Basic roles (Viewer, Editor, Owner) apply across every service in the project simultaneously — they predate modern IAM. Predefined roles are scoped to one service and one job function, like roles/bigquery.dataViewer for BigQuery read access only. Predefined roles are the correct default for almost all production grants. Basic roles are only appropriate in throwaway sandbox projects with no sensitive data.

Are predefined roles safer than basic roles?

Yes, significantly. A compromised account with roles/editor can delete Cloud SQL databases, overwrite Cloud Storage objects, and modify Cloud Run configuration. The same account with roles/bigquery.dataViewer can only read BigQuery data. Predefined roles limit the blast radius to one service and one function within that service.

When should I create a custom IAM role in GCP?

Create a custom role only when the closest predefined role over-grants permissions that matter for your security requirements. Before creating one, run gcloud iam roles list --filter="name:roles/SERVICE" to confirm no suitable predefined role exists. Custom roles require ongoing maintenance — they do not update automatically when Google adds new features to a service.
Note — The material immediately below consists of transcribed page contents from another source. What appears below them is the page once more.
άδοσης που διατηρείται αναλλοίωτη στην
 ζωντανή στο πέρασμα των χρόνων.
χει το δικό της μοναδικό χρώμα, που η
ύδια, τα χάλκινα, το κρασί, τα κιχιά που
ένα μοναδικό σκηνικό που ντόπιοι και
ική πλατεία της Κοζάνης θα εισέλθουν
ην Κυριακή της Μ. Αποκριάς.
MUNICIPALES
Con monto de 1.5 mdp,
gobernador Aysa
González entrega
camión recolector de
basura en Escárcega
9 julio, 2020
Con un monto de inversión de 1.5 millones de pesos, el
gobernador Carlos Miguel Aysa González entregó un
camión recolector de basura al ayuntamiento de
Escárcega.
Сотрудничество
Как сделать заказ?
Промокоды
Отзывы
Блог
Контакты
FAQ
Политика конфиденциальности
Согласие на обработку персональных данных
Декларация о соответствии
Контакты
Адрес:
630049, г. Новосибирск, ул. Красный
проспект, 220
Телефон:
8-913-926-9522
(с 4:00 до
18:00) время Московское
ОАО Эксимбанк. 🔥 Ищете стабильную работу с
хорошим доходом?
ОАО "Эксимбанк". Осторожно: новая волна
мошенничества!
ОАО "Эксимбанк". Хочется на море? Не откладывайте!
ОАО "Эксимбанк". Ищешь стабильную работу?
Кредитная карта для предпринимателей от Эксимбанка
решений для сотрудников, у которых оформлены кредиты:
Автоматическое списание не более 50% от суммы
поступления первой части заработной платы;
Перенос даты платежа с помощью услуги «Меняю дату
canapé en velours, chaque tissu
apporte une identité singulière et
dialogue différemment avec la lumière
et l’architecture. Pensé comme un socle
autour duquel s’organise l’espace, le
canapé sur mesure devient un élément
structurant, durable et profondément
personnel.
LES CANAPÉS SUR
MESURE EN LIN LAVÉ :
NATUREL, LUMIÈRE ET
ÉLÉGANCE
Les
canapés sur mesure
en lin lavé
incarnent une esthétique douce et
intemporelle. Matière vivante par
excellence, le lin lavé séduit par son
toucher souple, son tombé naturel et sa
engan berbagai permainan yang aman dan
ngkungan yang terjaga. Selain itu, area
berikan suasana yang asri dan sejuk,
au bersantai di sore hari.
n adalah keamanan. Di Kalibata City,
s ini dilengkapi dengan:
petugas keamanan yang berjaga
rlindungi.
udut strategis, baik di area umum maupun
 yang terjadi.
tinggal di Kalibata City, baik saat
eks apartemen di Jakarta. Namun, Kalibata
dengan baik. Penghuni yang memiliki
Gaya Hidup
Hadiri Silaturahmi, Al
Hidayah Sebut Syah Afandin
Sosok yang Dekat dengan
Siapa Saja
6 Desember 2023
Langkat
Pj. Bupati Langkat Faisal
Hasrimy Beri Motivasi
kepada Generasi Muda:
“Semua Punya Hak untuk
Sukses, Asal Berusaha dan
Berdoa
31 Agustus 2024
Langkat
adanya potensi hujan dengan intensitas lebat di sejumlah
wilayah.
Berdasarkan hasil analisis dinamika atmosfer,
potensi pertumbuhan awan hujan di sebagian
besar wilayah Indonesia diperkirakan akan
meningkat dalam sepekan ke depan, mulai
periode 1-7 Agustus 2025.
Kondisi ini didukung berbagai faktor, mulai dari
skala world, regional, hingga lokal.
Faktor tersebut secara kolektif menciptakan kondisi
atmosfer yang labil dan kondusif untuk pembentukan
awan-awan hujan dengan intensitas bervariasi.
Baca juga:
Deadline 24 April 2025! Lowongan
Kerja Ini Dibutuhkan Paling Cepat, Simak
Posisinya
Is Owner ever appropriate in Google Cloud?

Owner is appropriate only for a small number of project administrators who manage billing, IAM, and project lifecycle. It should never be granted to service accounts or used for day-to-day operational work. For service-specific administration, use the predefined admin role for that service rather than project-level Owner.

How do I find the right predefined role for a task?

Run gcloud iam roles list --filter="name:roles/SERVICE" to list predefined roles for a service, then gcloud iam roles describe roles/ROLE_NAME to inspect its permissions. The GCP documentation for each service also lists available roles. For existing bindings, IAM Recommender analyses actual API usage over 90 days and suggests narrower alternatives.

What happens to bindings when I disable a custom role?

Setting a custom role to DISABLED stage makes all its bindings completely inert — principals with that role effectively have no permissions from it until the role is re-enabled. This lets you deactivate a role without deleting it or removing its policy entries, which is useful during audits and decommissioning.

Last verified: 21 March 2026 Cloud services change frequently. Verify details against official documentation before making infrastructure decisions.